▶ **Problem**
Repeat every line of the data exactly; no picture belongs in the copy.
----- Materials provided -----
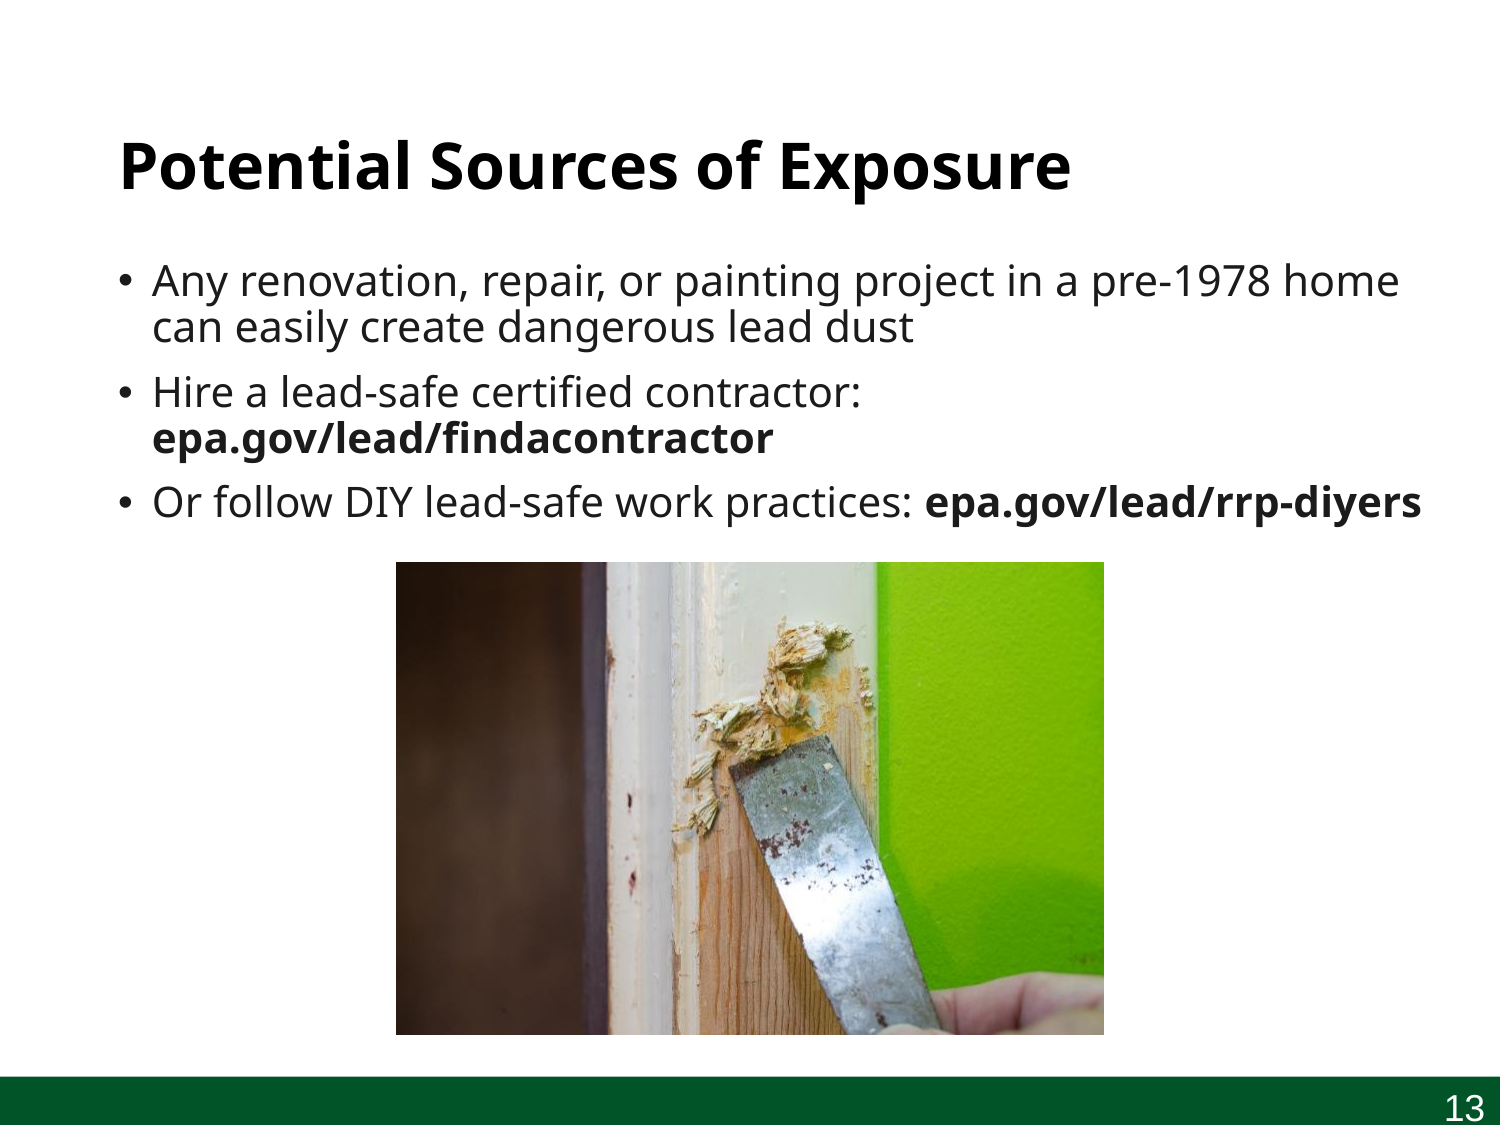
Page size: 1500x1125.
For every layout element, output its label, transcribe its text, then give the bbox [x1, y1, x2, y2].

slide_number 13 [1162, 1076, 1500, 1125]
title Potential Sources of Exposure [103, 59, 1397, 251]
list Any renovation, repair, or painting project in a pre-1978 home can easily create dangerous lead dust Hire a lead-safe certified contractor: epa.gov/lead/findacontractor Or follow DIY lead-safe work practices: epa.gov/lead/rrp-diyers [103, 251, 1476, 540]
picture [395, 562, 1105, 1035]
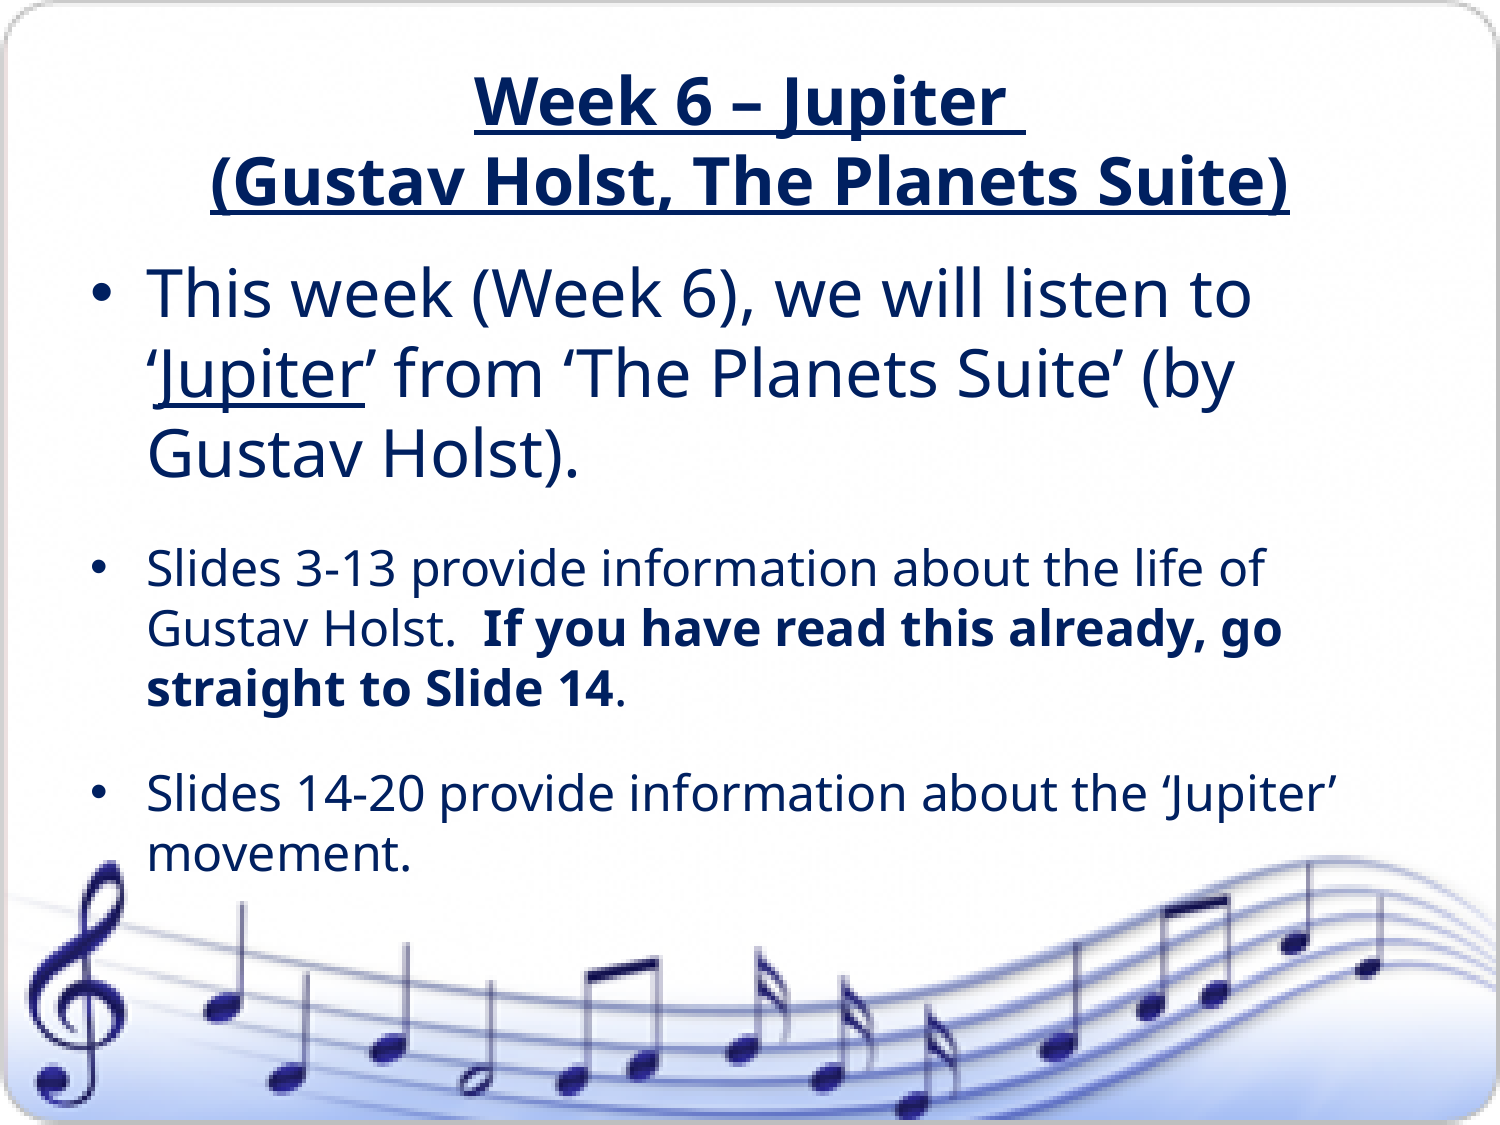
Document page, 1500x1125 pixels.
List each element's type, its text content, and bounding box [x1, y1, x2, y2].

list This week (Week 6), we will listen to ‘Jupiter’ from ‘The Planets Suite’ (by Gustav Holst). Slides 3-13 provide information about the life of Gustav Holst. If you have read this already, go straight to Slide 14. Slides 14-20 provide information about the ‘Jupiter’ movement. [75, 243, 1436, 1005]
picture [0, 0, 1500, 1125]
title Week 6 – Jupiter (Gustav Holst, The Planets Suite) [75, 45, 1425, 233]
-----
▶ **Answer**
Page size: 1500x1125.
For every layout element, output its label, transcribe its text, then give the bbox [x1, y1, x2, y2].

slide_number 13 [1162, 1076, 1500, 1125]
title Potential Sources of Exposure [103, 59, 1397, 251]
list Any renovation, repair, or painting project in a pre-1978 home can easily create dangerous lead dust Hire a lead-safe certified contractor: epa.gov/lead/findacontractor Or follow DIY lead-safe work practices: epa.gov/lead/rrp-diyers [103, 251, 1476, 540]
picture [395, 562, 1105, 1035]
Document page, 1500x1125 pixels.
List each element's type, its text content, and bounding box [x1, y1, x2, y2].

list This week (Week 6), we will listen to ‘Jupiter’ from ‘The Planets Suite’ (by Gustav Holst). Slides 3-13 provide information about the life of Gustav Holst. If you have read this already, go straight to Slide 14. Slides 14-20 provide information about the ‘Jupiter’ movement. [75, 243, 1436, 1005]
picture [0, 0, 1500, 1125]
title Week 6 – Jupiter (Gustav Holst, The Planets Suite) [75, 45, 1425, 233]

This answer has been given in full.